SPECIAL EQUIPMENT: grill or grill pan.
- 4 ears fresh corn, shucked
- 4 jalapeño peppers, split in half, stems, seeds, and ribs removed
- 2 poblano peppers, split in half, stems, seeds, and ribs removed
- 2 tablespoons vegetable oil
- 1 pound grated oaxaca or mozzarella cheese
- Kosher salt and freshly ground black pepper
- 4 crusty rolls (about 6 inches long), split lengthwise
- 2 tablespoons unsalted butter, softened
- 1 small white onion, finely diced (about 3/4 cup)

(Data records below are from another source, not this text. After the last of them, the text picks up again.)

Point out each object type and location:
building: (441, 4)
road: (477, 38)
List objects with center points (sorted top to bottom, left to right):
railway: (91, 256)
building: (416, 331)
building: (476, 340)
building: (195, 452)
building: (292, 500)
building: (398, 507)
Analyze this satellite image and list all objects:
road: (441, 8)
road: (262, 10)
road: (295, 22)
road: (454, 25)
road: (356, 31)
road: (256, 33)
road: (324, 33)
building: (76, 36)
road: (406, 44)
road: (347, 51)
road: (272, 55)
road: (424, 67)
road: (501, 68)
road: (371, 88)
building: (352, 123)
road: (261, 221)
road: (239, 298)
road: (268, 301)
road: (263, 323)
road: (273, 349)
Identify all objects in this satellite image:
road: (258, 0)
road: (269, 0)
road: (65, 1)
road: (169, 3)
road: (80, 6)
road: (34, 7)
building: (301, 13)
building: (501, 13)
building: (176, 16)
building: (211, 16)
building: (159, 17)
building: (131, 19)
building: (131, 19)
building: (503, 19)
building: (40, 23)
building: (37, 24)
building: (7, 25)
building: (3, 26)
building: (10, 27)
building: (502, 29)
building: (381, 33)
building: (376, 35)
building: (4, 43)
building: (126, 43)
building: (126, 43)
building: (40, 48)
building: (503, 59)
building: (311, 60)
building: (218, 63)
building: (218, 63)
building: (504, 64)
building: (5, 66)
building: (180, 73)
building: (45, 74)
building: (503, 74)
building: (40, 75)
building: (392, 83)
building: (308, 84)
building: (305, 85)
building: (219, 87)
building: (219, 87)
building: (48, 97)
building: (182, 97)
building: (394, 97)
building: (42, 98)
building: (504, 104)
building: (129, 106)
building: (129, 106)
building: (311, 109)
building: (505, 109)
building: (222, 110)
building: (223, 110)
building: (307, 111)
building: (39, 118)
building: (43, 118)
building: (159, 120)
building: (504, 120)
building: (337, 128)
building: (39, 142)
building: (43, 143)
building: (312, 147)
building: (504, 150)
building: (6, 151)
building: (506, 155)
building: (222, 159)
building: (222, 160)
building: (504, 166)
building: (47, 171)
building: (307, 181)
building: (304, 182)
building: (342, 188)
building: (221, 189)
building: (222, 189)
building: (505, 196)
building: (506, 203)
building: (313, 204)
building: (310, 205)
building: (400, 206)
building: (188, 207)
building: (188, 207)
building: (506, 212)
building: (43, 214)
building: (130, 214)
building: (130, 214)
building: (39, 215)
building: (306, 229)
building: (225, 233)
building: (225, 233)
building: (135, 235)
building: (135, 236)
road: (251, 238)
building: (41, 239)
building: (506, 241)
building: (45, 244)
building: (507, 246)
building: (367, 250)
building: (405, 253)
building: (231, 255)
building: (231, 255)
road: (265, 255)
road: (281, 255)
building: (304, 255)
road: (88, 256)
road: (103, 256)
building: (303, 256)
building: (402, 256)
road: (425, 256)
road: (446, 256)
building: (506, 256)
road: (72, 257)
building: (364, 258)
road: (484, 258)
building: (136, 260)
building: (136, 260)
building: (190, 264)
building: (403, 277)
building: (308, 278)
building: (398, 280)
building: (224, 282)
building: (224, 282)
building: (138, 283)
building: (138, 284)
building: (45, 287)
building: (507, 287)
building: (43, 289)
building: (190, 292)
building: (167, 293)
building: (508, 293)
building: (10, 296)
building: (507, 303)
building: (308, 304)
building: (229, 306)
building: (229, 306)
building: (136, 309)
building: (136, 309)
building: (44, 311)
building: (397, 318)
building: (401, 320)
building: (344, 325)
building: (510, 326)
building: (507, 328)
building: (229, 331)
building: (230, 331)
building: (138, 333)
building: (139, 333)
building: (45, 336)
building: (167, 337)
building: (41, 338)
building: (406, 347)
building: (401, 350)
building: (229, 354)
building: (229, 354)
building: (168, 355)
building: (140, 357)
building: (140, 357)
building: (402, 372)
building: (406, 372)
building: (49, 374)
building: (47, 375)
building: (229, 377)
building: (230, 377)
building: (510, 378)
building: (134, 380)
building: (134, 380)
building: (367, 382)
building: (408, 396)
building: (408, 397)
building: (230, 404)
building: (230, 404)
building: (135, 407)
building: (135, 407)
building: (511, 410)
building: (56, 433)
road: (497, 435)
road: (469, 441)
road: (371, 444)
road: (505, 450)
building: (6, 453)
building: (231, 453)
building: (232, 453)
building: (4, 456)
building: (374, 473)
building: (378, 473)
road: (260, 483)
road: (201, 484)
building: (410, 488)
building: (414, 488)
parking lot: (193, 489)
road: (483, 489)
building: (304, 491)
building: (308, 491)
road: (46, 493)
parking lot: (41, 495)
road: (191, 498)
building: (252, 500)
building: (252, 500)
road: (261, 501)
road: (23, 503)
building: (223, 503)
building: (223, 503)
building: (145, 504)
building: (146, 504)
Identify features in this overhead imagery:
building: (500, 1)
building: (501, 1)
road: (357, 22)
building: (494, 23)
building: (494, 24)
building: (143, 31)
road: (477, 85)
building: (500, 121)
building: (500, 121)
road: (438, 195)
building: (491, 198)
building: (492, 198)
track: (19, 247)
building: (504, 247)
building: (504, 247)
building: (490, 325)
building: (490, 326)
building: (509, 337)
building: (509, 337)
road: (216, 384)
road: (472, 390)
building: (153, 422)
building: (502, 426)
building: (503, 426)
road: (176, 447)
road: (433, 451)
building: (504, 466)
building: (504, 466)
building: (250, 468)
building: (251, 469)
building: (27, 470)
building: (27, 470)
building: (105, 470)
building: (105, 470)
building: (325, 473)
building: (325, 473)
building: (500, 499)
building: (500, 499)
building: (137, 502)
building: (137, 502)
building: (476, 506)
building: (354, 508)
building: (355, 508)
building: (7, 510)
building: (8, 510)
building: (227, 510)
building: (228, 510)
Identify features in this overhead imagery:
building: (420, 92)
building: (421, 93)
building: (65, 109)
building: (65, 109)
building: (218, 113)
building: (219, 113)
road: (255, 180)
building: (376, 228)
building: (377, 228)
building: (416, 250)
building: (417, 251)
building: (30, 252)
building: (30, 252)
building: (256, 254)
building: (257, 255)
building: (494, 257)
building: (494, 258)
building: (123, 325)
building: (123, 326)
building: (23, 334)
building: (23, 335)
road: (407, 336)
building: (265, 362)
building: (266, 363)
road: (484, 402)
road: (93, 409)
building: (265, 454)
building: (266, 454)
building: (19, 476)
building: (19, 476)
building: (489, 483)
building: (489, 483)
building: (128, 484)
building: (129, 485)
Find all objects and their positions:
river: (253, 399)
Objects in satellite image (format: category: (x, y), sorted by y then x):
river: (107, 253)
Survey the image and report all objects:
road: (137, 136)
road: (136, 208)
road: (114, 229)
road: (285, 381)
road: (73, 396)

- 1/2 cup cilantro leaves, chopped
- 1 tablespoon lime juice
- Heat grill or grill pan over medium-high heat. Preheat for 5 minutes. Brush corn, jalapeños, and poblanos with vegetable oil. Grill until charred on all sides, turning occasionally with tongs, 7 to 10 minutes for corn, 5 to 7 minutes for chilis. Transfer to cutting board. When cool enough to handle, cut corn kernels from cob into a large bowl and slice the chilies into thin strips.
- Heat cheese in a non-stick skillet over medium heat. Cook, stirring occasionally, until completely melted and browned in spots, about 4 minutes. Stir in corn and chilies. Season to taste with salt and pepper. Reduce heat to lowest setting to keep warm.
- Meanwhile, butter exterior of split rolls. Divide cheese mixture evenly among rolls and press together. Cook in a large skillet or over the grill, 2 sandwiches at a time, until crisp and browned, about 3 minutes per side. Transfer to cutting board and cut in half. Toss together onions, cilantro, and lime juice. Serve sandwiches with onion mixture.